Entries shown:
::::::

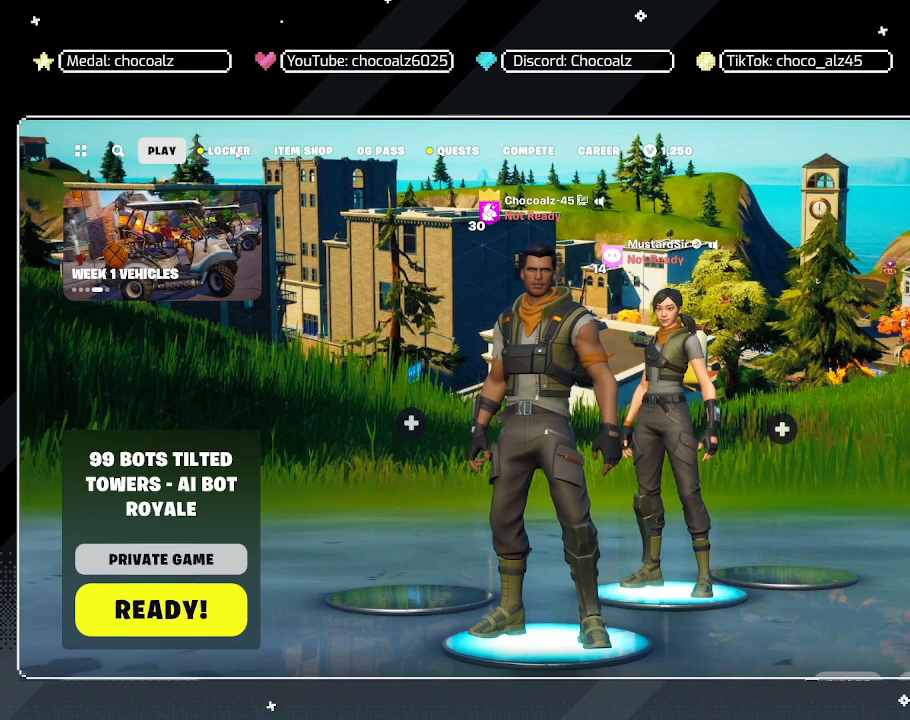
{"keys": [], "mouse": [], "mouse_move": "still", "events": [[50, "mouse_left", "down"], [150, "mouse_left", "up"]]}
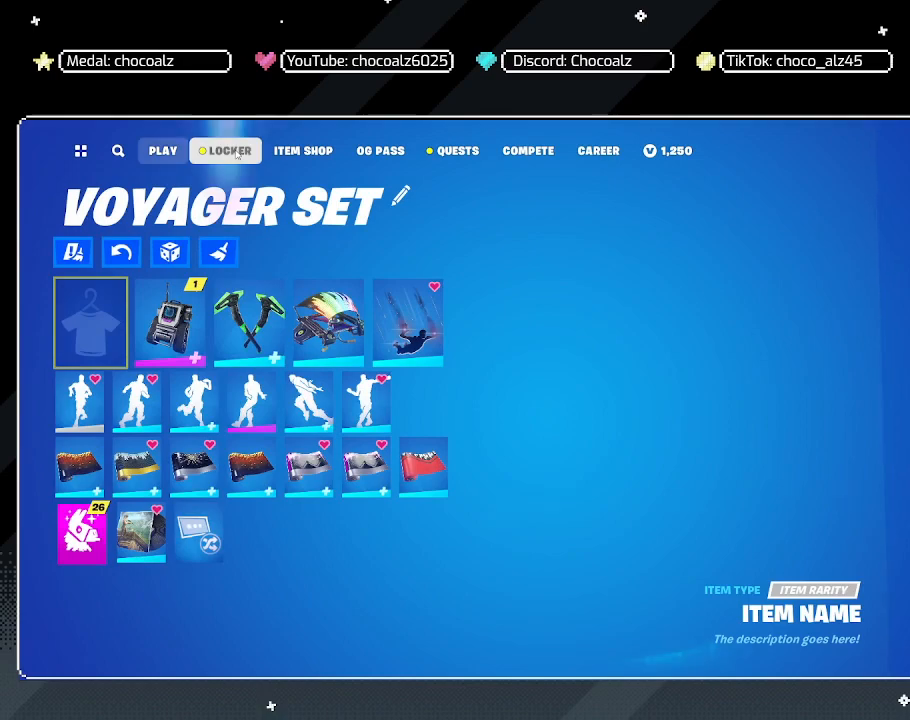
{"keys": [], "mouse": [], "mouse_move": "still", "events": []}
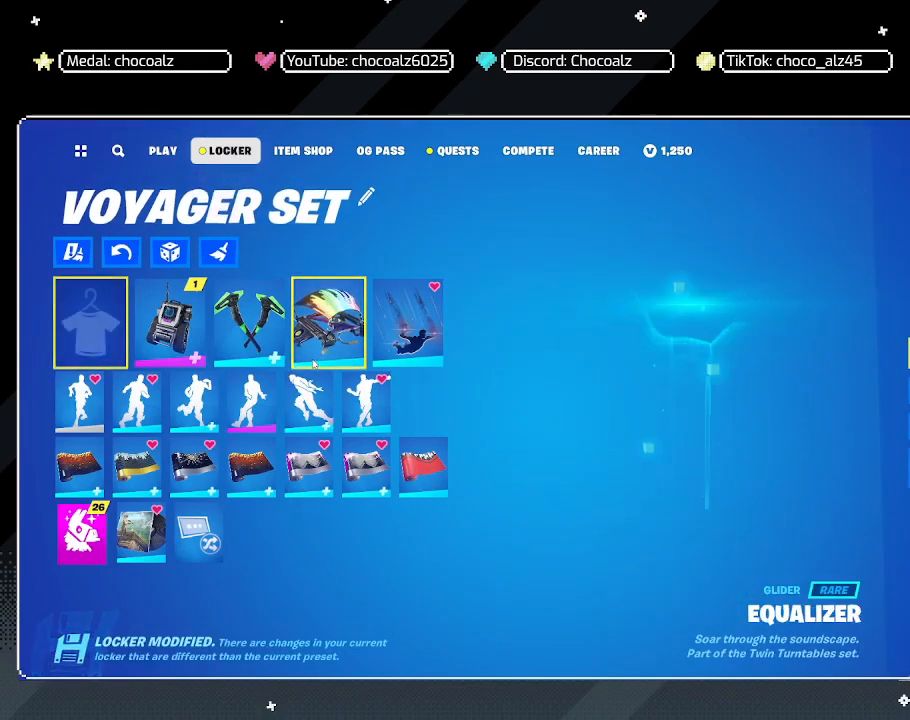
{"keys": [], "mouse": [], "mouse_move": "left", "events": []}
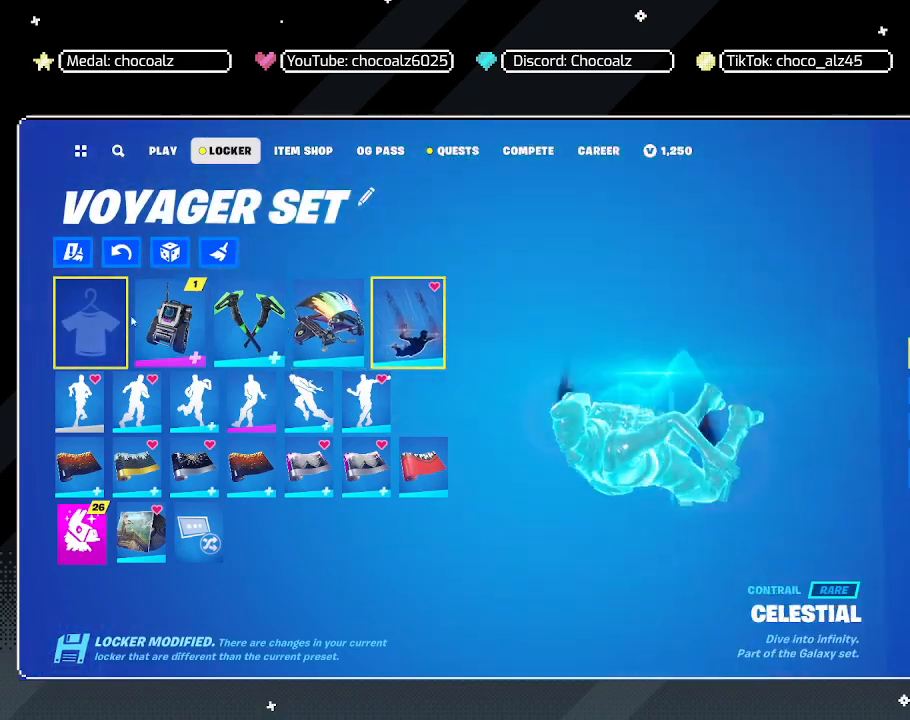
{"keys": [], "mouse": [], "mouse_move": "still", "events": []}
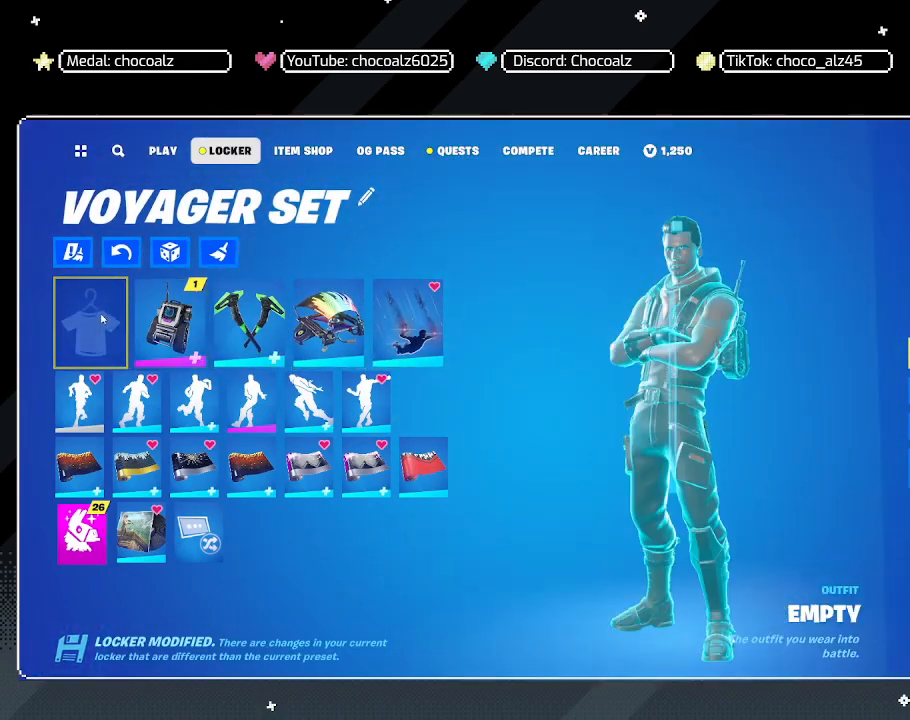
{"keys": [], "mouse": [], "mouse_move": "still", "events": []}
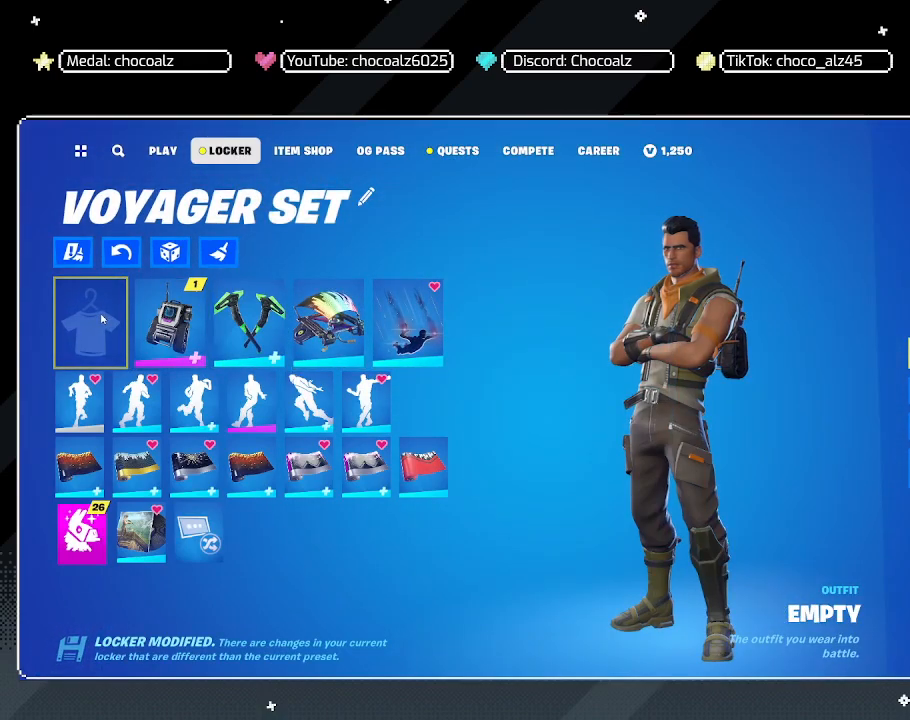
{"keys": [], "mouse": [], "mouse_move": "still", "events": []}
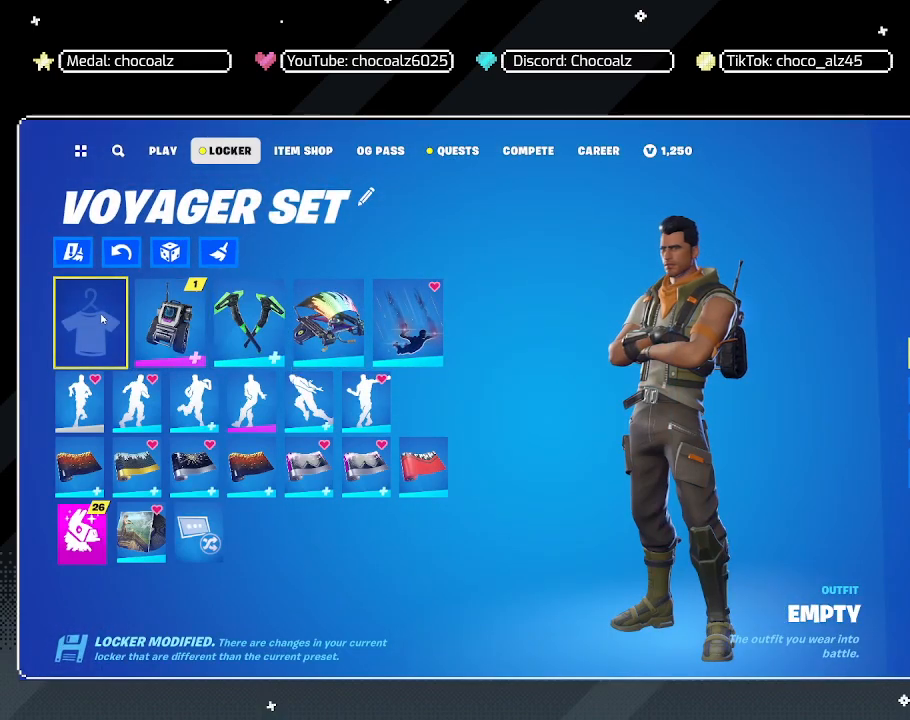
{"keys": [], "mouse": [], "mouse_move": "still", "events": []}
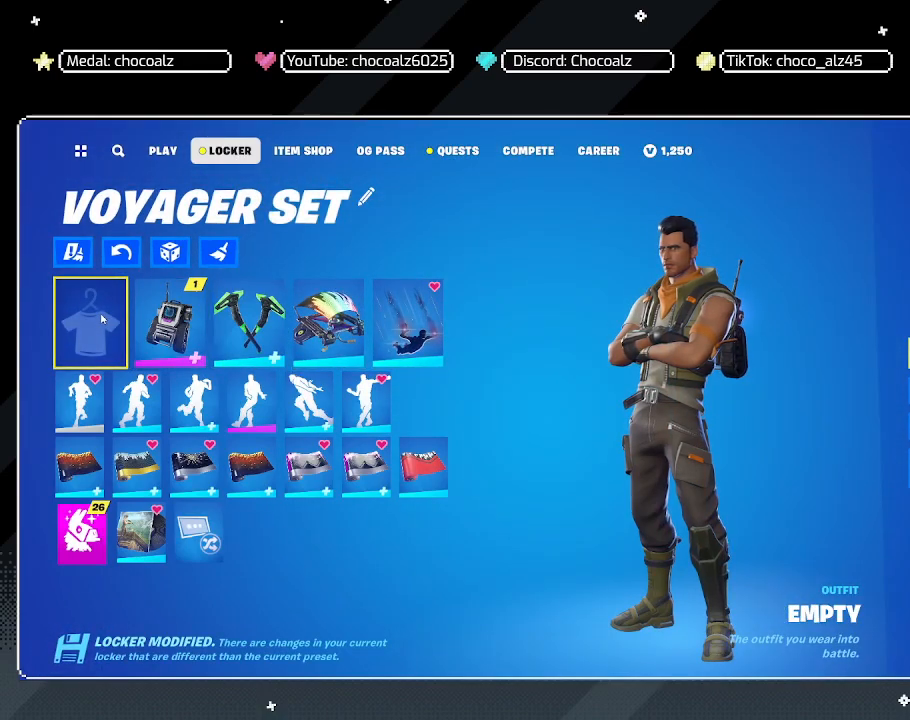
{"keys": [], "mouse": [], "mouse_move": "still", "events": []}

::::::

Your objective: Give back the material above word for word; no picture belongs in it.

Response to the task:
{"keys": [], "mouse": [], "mouse_move": "still", "events": [[50, "mouse_left", "down"], [150, "mouse_left", "up"]]}
{"keys": [], "mouse": [], "mouse_move": "still", "events": []}
{"keys": [], "mouse": [], "mouse_move": "left", "events": []}
{"keys": [], "mouse": [], "mouse_move": "still", "events": []}
{"keys": [], "mouse": [], "mouse_move": "still", "events": []}
{"keys": [], "mouse": [], "mouse_move": "still", "events": []}
{"keys": [], "mouse": [], "mouse_move": "still", "events": []}
{"keys": [], "mouse": [], "mouse_move": "still", "events": []}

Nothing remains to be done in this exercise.